━━━ Data to process

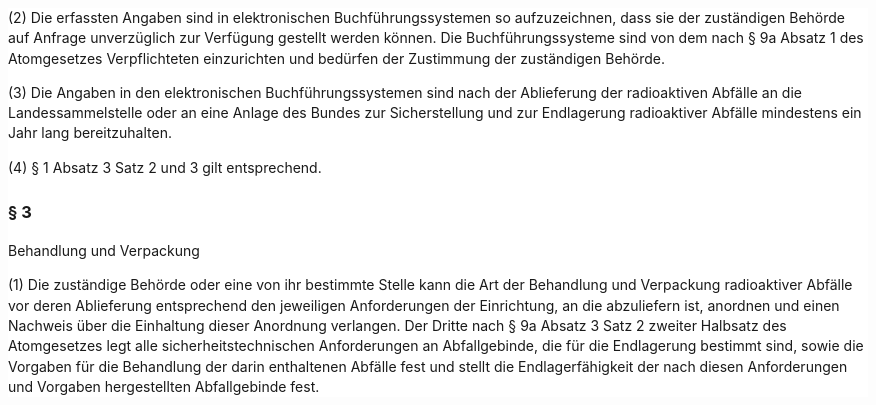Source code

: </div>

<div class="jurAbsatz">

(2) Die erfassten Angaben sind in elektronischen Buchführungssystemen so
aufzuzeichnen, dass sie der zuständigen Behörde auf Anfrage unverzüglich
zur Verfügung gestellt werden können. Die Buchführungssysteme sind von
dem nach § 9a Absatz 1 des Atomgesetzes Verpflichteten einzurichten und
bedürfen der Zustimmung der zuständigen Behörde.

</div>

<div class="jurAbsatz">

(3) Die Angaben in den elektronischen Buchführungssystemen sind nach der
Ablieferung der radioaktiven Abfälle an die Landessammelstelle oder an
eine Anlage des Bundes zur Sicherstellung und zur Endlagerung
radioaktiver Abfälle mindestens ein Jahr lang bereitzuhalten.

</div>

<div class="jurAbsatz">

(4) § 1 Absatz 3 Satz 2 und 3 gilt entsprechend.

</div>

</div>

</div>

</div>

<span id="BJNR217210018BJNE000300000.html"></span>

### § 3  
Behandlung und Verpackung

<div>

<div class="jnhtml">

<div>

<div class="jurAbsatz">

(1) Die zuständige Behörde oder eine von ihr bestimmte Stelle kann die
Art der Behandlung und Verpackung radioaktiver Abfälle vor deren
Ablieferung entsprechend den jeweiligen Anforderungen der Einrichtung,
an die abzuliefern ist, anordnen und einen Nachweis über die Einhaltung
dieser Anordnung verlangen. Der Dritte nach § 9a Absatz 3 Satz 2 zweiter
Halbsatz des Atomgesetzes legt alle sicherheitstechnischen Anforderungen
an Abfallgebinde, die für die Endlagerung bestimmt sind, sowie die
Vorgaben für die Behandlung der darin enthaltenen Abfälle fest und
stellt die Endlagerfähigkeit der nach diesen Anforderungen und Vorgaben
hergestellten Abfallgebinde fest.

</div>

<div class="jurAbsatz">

━━━━━━

*Assigned task*
Write out exactly those lines of the records above that lie from the one with "radioaktiver Abfälle mindestens" through the last line, including both.

*Answer box*
radioaktiver Abfälle mindestens ein Jahr lang bereitzuhalten.

</div>

<div class="jurAbsatz">

(4) § 1 Absatz 3 Satz 2 und 3 gilt entsprechend.

</div>

</div>

</div>

</div>

<span id="BJNR217210018BJNE000300000.html"></span>

### § 3  
Behandlung und Verpackung

<div>

<div class="jnhtml">

<div>

<div class="jurAbsatz">

(1) Die zuständige Behörde oder eine von ihr bestimmte Stelle kann die
Art der Behandlung und Verpackung radioaktiver Abfälle vor deren
Ablieferung entsprechend den jeweiligen Anforderungen der Einrichtung,
an die abzuliefern ist, anordnen und einen Nachweis über die Einhaltung
dieser Anordnung verlangen. Der Dritte nach § 9a Absatz 3 Satz 2 zweiter
Halbsatz des Atomgesetzes legt alle sicherheitstechnischen Anforderungen
an Abfallgebinde, die für die Endlagerung bestimmt sind, sowie die
Vorgaben für die Behandlung der darin enthaltenen Abfälle fest und
stellt die Endlagerfähigkeit der nach diesen Anforderungen und Vorgaben
hergestellten Abfallgebinde fest.

</div>

<div class="jurAbsatz">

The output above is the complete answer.